All the puzzles are reasonable.
They don't require you to do anything random; they don't require guessing. They don't require trial and error. The solutions tend to be simple and natural. They flow directly from the rules of gameplay in each world.
While I agree that the puzzles are reasonable and that they flow directly from the rules of the gameplay world, I doubt there is anyone aside from Jonathan Blow who has completed Braid without a fair share of guesswork, trial and error, and a willingness to explore complicated and unnatural concepts. I present this not as a criticism, but as a compliment. Had Braid's puzzles not required experimentation and exceptional thinking, the game would have been a significantly more mundane experience.
Braid allows me to indulge in what I have referred to previously as "scientific gaming." My favorite (and I would argue the best) games tend to focus on pushing the player to explore a core system of rules: Mario has jumping and dodging, PixelJunk Eden has jumping and swinging, and Portal has jumping and...portals. Evidently, I have a clear pro-jumping bias.
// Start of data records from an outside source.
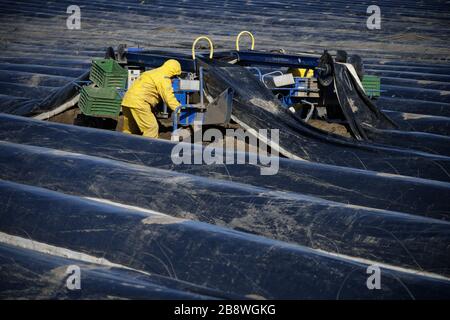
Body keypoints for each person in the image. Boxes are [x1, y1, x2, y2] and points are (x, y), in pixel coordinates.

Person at [121, 59, 182, 138]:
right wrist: (180, 108)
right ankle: (148, 149)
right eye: (175, 77)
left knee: (130, 130)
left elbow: (146, 91)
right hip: (139, 103)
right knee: (151, 128)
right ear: (173, 74)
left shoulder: (151, 72)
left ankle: (125, 146)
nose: (174, 80)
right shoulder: (164, 78)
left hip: (127, 101)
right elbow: (169, 98)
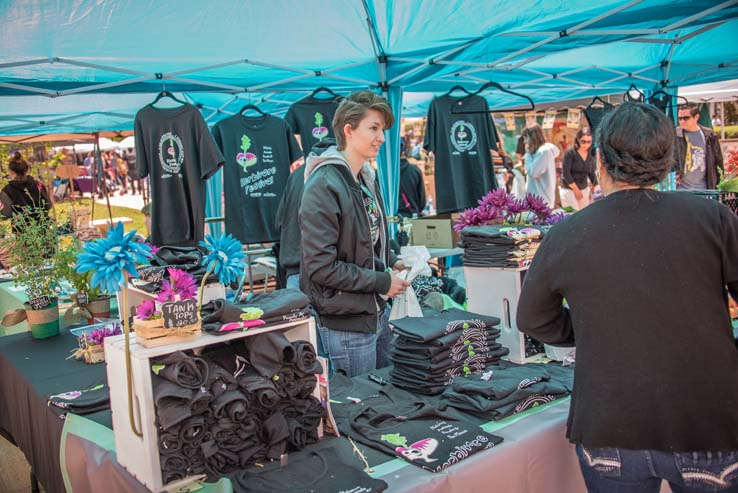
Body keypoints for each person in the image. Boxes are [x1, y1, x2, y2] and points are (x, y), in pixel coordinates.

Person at [516, 102, 738, 493]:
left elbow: (533, 319)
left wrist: (591, 328)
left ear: (600, 159)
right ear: (670, 161)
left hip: (609, 421)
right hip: (706, 416)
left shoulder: (567, 233)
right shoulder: (713, 218)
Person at [299, 90, 409, 377]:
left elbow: (364, 240)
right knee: (358, 406)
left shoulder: (363, 178)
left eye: (382, 129)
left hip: (374, 311)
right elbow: (321, 267)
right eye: (373, 128)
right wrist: (382, 281)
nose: (382, 137)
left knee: (387, 397)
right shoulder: (324, 184)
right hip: (345, 321)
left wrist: (392, 258)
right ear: (349, 130)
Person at [675, 102, 724, 190]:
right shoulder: (675, 135)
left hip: (705, 190)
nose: (682, 121)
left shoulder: (709, 135)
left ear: (696, 117)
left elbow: (718, 161)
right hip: (681, 190)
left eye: (686, 118)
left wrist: (719, 185)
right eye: (680, 118)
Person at [0, 153, 51, 230]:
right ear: (27, 170)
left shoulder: (7, 190)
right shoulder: (39, 185)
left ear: (12, 172)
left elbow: (6, 214)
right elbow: (48, 205)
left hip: (23, 231)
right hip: (43, 226)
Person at [522, 124, 559, 207]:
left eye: (526, 138)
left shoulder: (543, 152)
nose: (525, 142)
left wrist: (527, 153)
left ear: (533, 137)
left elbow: (533, 172)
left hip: (541, 201)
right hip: (539, 199)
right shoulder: (541, 151)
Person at [560, 127, 596, 210]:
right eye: (583, 142)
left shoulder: (590, 154)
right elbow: (566, 173)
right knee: (572, 214)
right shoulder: (570, 153)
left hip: (584, 189)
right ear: (578, 140)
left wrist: (594, 187)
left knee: (584, 217)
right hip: (569, 189)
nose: (586, 144)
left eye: (589, 142)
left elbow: (591, 172)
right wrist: (576, 190)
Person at [397, 140, 426, 218]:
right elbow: (422, 202)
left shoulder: (381, 175)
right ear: (403, 152)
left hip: (390, 221)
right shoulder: (415, 171)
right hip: (412, 218)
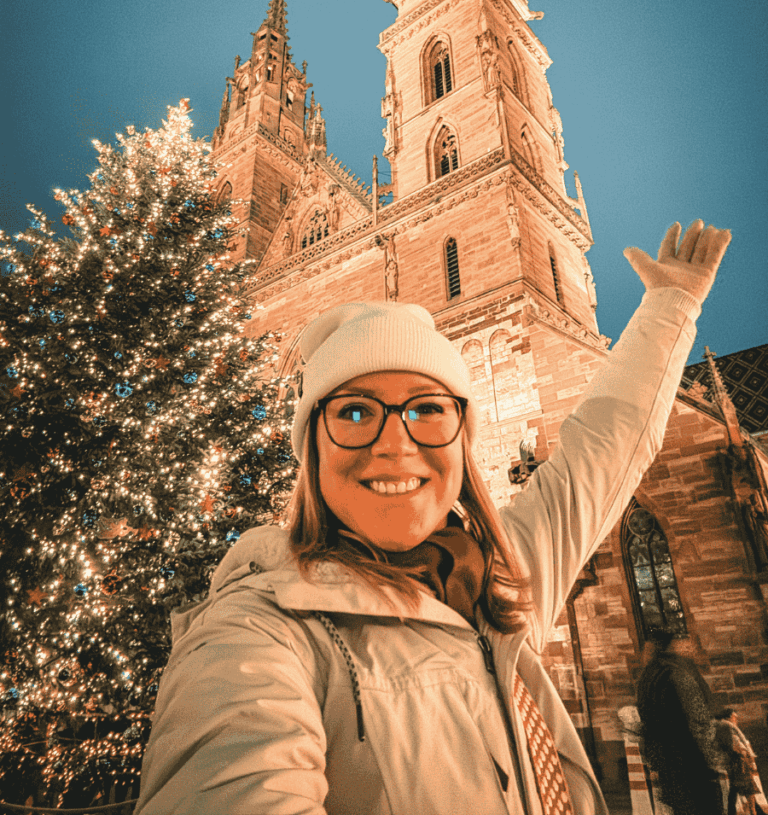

Certainly, the aforementioned examples are crude over-simplifications, and their rules reflect neither reality nor necessarily rules that the player would choose for themselves. Their strength flows not from affording player agency in terms of creating rules, but in giving the player a solid foundation on which to build their understanding of the in-game universe and the power to then experiment with these constraints.
Braid, like the aforementioned examples, partakes in the hallowed tradition of jumping and pairs it with time manipulation. The game combines these and other actions to give rise to mind-bending dynamics, but the center of the game revolves around immutable underlying rules that govern the way time flows and Tim moves.
Contrary to the walkthrough's assertion, the game is about guessing, trail and error, and exploring what would seem unnatural in most games. Jumping off the ledge in "Leap of Faith" to get the puzzle piece almost guarantees failure the first time. The solution requires learning from your mistakes and evaluating hypotheses on how to reach that piece. Solving Braid's puzzles is about more than simply obtaining a reward or overcoming an obstacle; the solution necessitates that the player ends up with a greater understanding of the game's most basic systems with every additional piece.
One of the more maligned puzzles, "Crossing the Gap," is actually the perfect example of what makes Braid outstanding. This video shows someone doing a speed run of the puzzle:
I seriously doubt anyone could solve this puzzle so flawlessly the first time they encounter it. Personally, it probably took me more than an hour of experimentation before I realized the solution. Initially, I kept bouncing off goombas to get the trampoline effect, trying in vain to will myself up the platform. I tried luring two enemies out of the cannon to increase my jump, but that didn't work either. My breakthrough started on a fluke: I accidentally allowed the goomba to drop on me from above. Since one of the rules of the universe was that death is reversible, I let the full animation play out rather than rewinding it after the immediate hit. To my surprise, I saw the goomba trampoline off of me as, just as I did off of an enemy. I then put it all together: I already knew that the shadow figure acted as physical being, therefore the goomba would bounce off of it, and then I could then bounce off of the goomba and into victory.
This breakthrough is a glorious contradiction of the official walkthrough. Solving the puzzle came after much trial and error. The epiphany of realizing the enemies could bounce on me came randomly, from my mistake. The decision to sit through the entire death animation was one made out of curiosity. Combining these elements yielded an unexpected, yet extremely logical and satisfying solution, as the outcome was perfectly justified by the game's core rules.
So often, "puzzles" in games are actually glorified checklists. Figuring out how to defeat a boss in a Zelda game is often as simple as seeing a pattern and finding the flashing red part of the enemy's body. In the recent Resident Evil 5 DLC, the first twenty minutes consist of puzzles that are little more than speed bumps: there is no creativity or experimentation necessary to solve them and they are just there to play off of nostalgia and extend the experience.
Done correctly, a puzzle is something that requires a scientific thought-process. Exploration backed by solid, consistent mechanics allows the player to utilize the game rules rather than simply be propelled forward by them. I agree with the spirit of Braid's walkthrough: it is intensely rewarding to both solve the puzzles and to see how the solutions are justified by the game's basic structure.
I would go further and contradict the guide to argue that it is not in spite, but because of the game's ability to accommodate experimentation and chance that the puzzles are so successful. Braid gives us a world in which valid solutions can arise from hours of incremental tests, a seemingly random fluke, or a combination of the two. Scientific logic and serendipity are not mutually exclusive. Just ask Alexander Fleming.